Я только приложил ладонь ко рту, тише, мол. И продолжил внимать звукам.

И услышал.

Среди скрипа стволов, перебора листвы, блуждания ветерка в кронах, шелеста беличьих лапок по коре, хруста травы под тяжелой поступью оленя я уловил надсадный гулкий вопрос:

– Кто? – Это нельзя было назвать людской речью или голосом в голове. Нет. Это было вплетено в шум леса, отдавалось в каждом его рокоте. И вопрос, интонация не сулили ничего хорошего ответчику.

Я еле стукнул посохом по земле, как бы представляясь. Поклонился в пояс, заговорил, очень стараясь придать голосу максимальное почтение и успокаивая дыхание:

– Гой еси, батюшка леший. Прости нас за столь неучтивый визит к тебе, да только гонятся за нами злые степняки. Да не простые, а самые лютые сыны жгучих полей – псоглавцы. Побили наших другов, нас сгубить хотят. Просим мы, батюшка, схорони нас от беды!

Тишина.

Подпритих лес, задумался.

Стоим мы с Ростихом и Храбрятей, озираемся на кроны могучие. Замерли в почтенном страхе обозники, даже дышать боятся. Все они слышали вопрос леса, все ждут ответа на просьбу.

Вздохнули тяжко почвы под корнями, всколыхнулись листья. Послушал хозяин, посмотрел свои владения, вернулся с ответом:

– Стар народ псов, много веков ходят они под своими повелителями степей. Стар, да мудрости не набрался. Живут злом да огнем. Без справедливости и правды. – Мы терпеливо внимали, не смея оборвать речь лешего. – Чужды они нашим землям. И вы чужды, пришлые. Но с вами можно жить в согласии, договариваться можно, ладить.

Треснула кора на старой коряге неподалеку, взметнулись потревоженные стаи птиц в кронах.

– Помогу вам, – наконец продолжил владыка леса. – Схороню. Наведу на вас морок да отворот. Обернетесь вы деревьями да пнями, где были, там и останетесь. Обождете, пока устанут искать псы.

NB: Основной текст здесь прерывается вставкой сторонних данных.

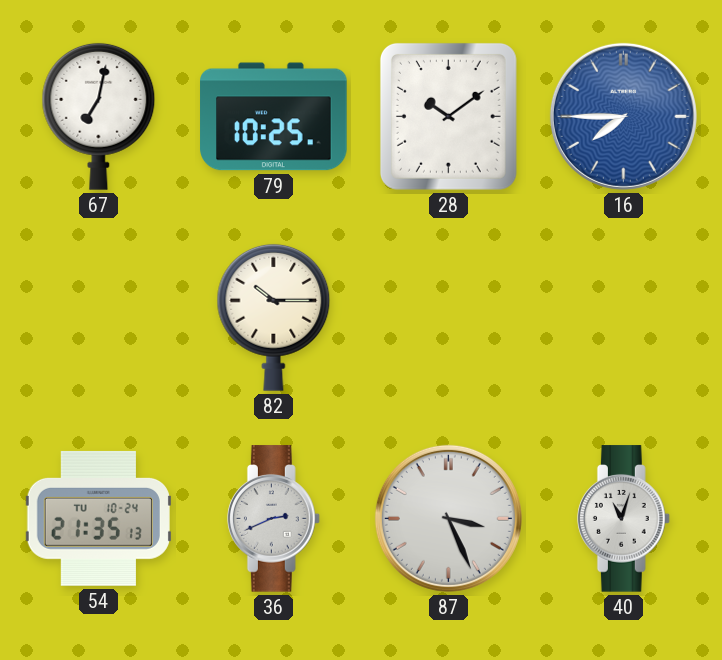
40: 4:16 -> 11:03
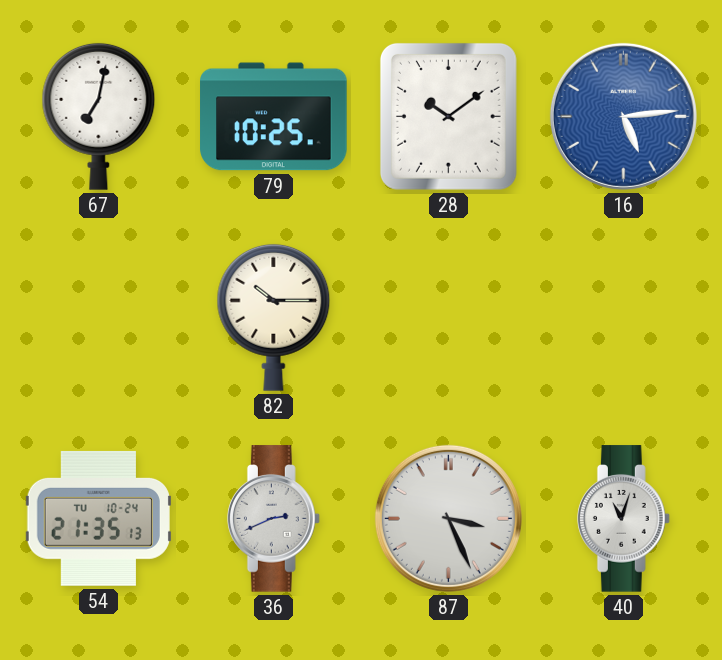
16: 7:45 -> 5:14
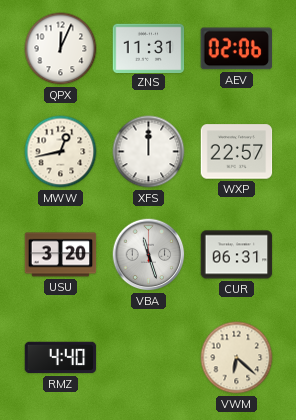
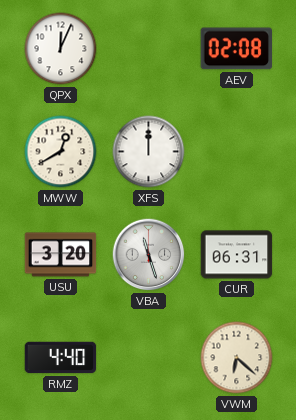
ZNS: 11:31 -> none
AEV: 02:06 -> 02:08
MWW: 12:43 -> 12:40
WXP: 22:57 -> none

– Учуют они их, батя! – От внезапного насмешливого голоска я вздрогнул. Развернулся.

Прямо меж обозников, которые тоже ошалело глядели на гостя, стоял мальчишка. Возрастом не старше Прози. Потешный. Курносый, со спутанными рыжими волосами, щербатой улыбкой, одетый в обрывки коры, березовые срезки да листву. На голове у странного парня красовалась громадная шляпка мухомора. Шляпище! Поля наших соломенных покровов, которые мы уж давно растеряли в погоне, обзавидовались бы таким краям.

Малец подмигнул мне, юркнул к ближайшему дереву, уперся локтем в ствол и стал с ленцой ковырять пальцем в оттопыренном ухе:

– То ж псы, батя, – погодя сказал он, увлеченно разглядывая только что извлеченный палец. Видимо, что-то попалось в ухе очень занимательное. – Они их запах не упустят. Я от кромки видел, они вокруг обозов покрутились, уцепили нюхом. По лесу уже рыщут. Ну, раз они мимо морока пройдут, другой. А потом все одно встанут тут. Не вечно ж этих горемык пнями держать, а?

Он хихикнул, вдруг прыгнул к испуганно застывшим Ростиху и Храбряте, скорчил рожицу.

Лес молчал. Ждал, пока странный мальчишка накривляется?

– Ладно. Тоже помогу вам, люди. – Малец лихо ударил себя по бедру. – Помню от вас добро. А добро оно за добро и быть добру, а, батя?

Владыка согласно зашумел.

А малец мгновенно исчез.

И я даже не успел испугаться, когда увидел, как Ростих и Храбрятя покрываются корой, руки их изменяют форму, вытягиваются, молодая сочная листва начинает расплескиваться с ветвей, еще миг назад бывших пальцами. Не успел я опомниться, как обнаружил, что и сам уже и не человек вовсе.